Domowe jedzenie też zamierzam mu dawać, nigdy nie był wyłącznie na suchym. Będzie tylko bardziej dietetyczne, niestety...

Toffik nie był zmęczony, ani nie miał gorączki, kiedy pobierano mu krew, był też na czczo. Badanie robiono koło południa, a piesek ostatni raz jadł wczesnym wieczorem.



Tytuł: Odp: Keratynina i mocznik
Wiadomość wysłana przez: bronczyk w 2006-11-24, 22:15
Zrób badanie moczu,jeśli będzie w normie to nie zmuszałabym psa do jedzenia karm dla chorych na nerki.Tych karm zresztą nie można dawać stale.Trzeba robić przerwy.Przy stałym ich podawaniu mogą pojawić się braki pewnych odżywczych składników.Kto wie czy te wyniki nie są spowodowane jedzeniem suchej karmy.Jedzenie ma "gęste",a pić nie chce zbyt dużo.Ja miałam podobny problem z kotem.Jadł suchą karmę i nie pił.Zaczął bardzo mało sikać.Teraz pije więcej(zmuszony)je mokre jedzenie i nerki pracują dobrze.Tak piszę na ten temat,ponieważ miałam psa z mocznicą.Został uratowany,a ja o nerkach czytałam i czytałam.U mojego psa nerki stanęły na skutek zbyt silnego zadziałania leku na ciśnienie.

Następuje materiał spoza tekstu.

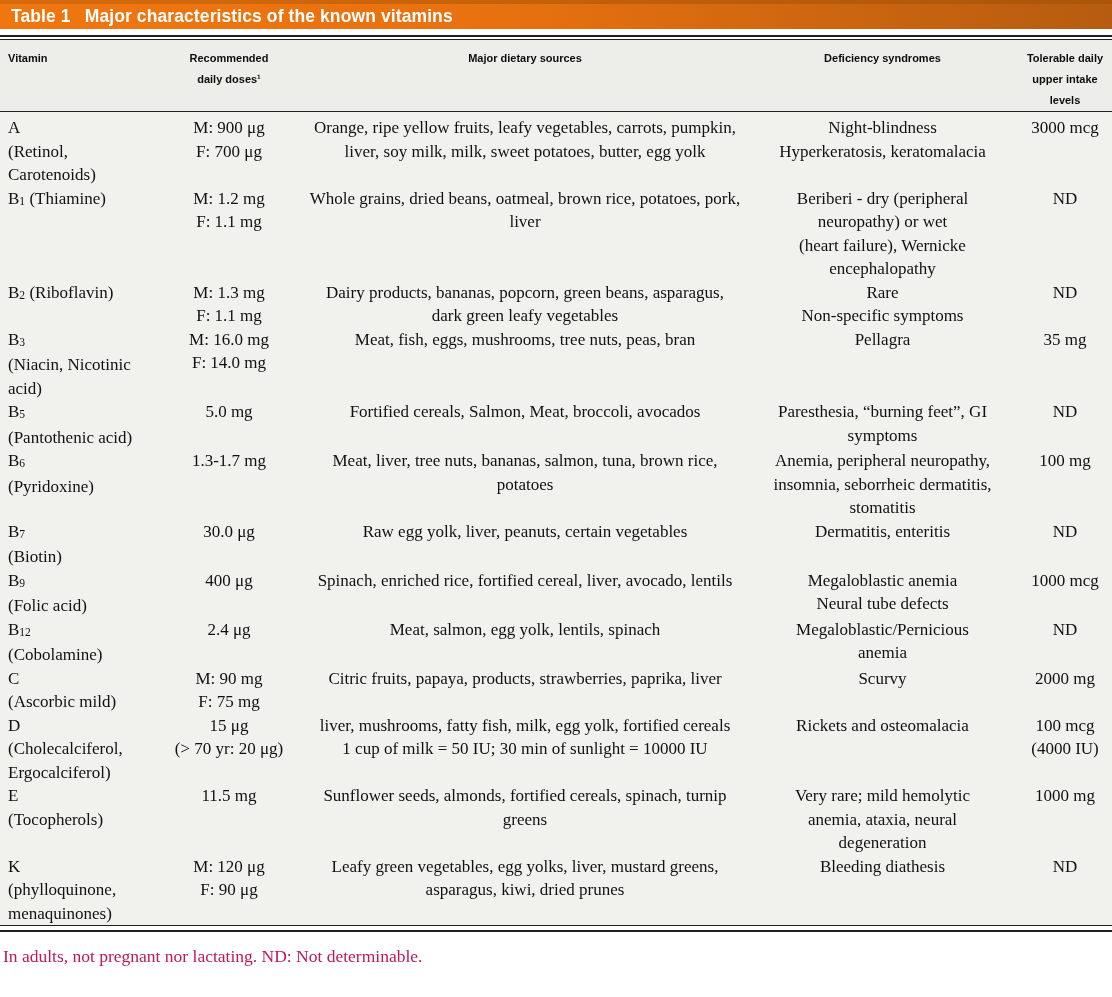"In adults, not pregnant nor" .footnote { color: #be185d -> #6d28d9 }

Tytuł: Odp: Keratynina i mocznik
Wiadomość wysłana przez: IBDG w 2006-11-24, 23:25
Bronczyk, wet twierdzi, że przy takich wynikach nie ma potrzeby badać moczu, a i karma nie ma być dla psów chorych na nerki, tylko bardziej dietetyczna. No i w zalecanej ilości, nie więcej. Z tym nie ma problemu, bo stwierdziliśmy, że Toffik je właśnie tyle, ile trzeba. Nawet troszkę mniej, niż mógłby. No i, co ważne, kiedy Toffik je suche, popija. Woda nie interesuje go wtedy, gdy nie je. Więc może nie jest tak źle, choć to chyba mimo wszystko dziwne, nie pić cały dzień, albo i dłużej... Ostatnio zaczął jeść Bosha Seniora. Namyślał się kilka dni, sięgał do misek z inną karmą, ale kiedy tamta się skończyła, i mimo wymownych spojrzeń pieska okrutna pańcia ;p nie dosypała, Bosch zaczął być jadalny... Chyba nawet Toffikowi smakuje... Za kilka miesięcy znów damy krew do badania.


Tytuł: Odp: Keratynina i mocznik
Wiadomość wysłana przez: bronczyk w 2006-12-01, 20:06
Oj,chyba ta pańcia nie tak okrutna jak o pieska tak dba.